··· Information given ···
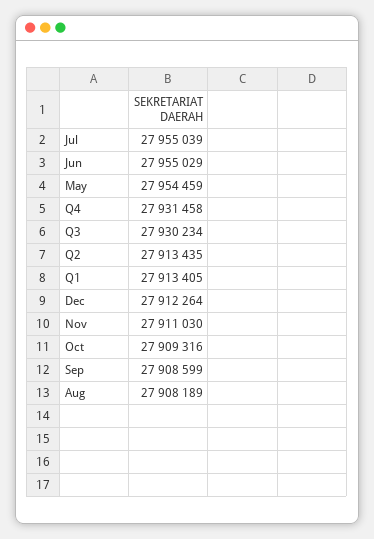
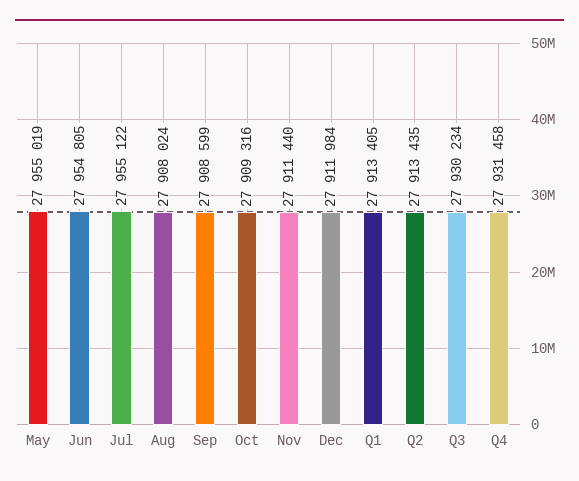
  {
-   "Jul": 27955039,
+   "Jul": 27955122,
-   "Jun": 27955029,
+   "Jun": 27954805,
-   "May": 27954459,
+   "May": 27955019,
    "Q4": 27931458,
    "Q3": 27930234,
    "Q2": 27913435,
    "Q1": 27913405,
-   "Dec": 27912264,
+   "Dec": 27911984,
-   "Nov": 27911030,
+   "Nov": 27911440,
    "Oct": 27909316,
    "Sep": 27908599,
-   "Aug": 27908189
+   "Aug": 27908024
  }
···
* **Task brief**: Your copy of the entries should be exact and free of pictures.

* **Solved exercise**:
  {
-   "Jul": 27955039,
+   "Jul": 27955122,
-   "Jun": 27955029,
+   "Jun": 27954805,
-   "May": 27954459,
+   "May": 27955019,
    "Q4": 27931458,
    "Q3": 27930234,
    "Q2": 27913435,
    "Q1": 27913405,
-   "Dec": 27912264,
+   "Dec": 27911984,
-   "Nov": 27911030,
+   "Nov": 27911440,
    "Oct": 27909316,
    "Sep": 27908599,
-   "Aug": 27908189
+   "Aug": 27908024
  }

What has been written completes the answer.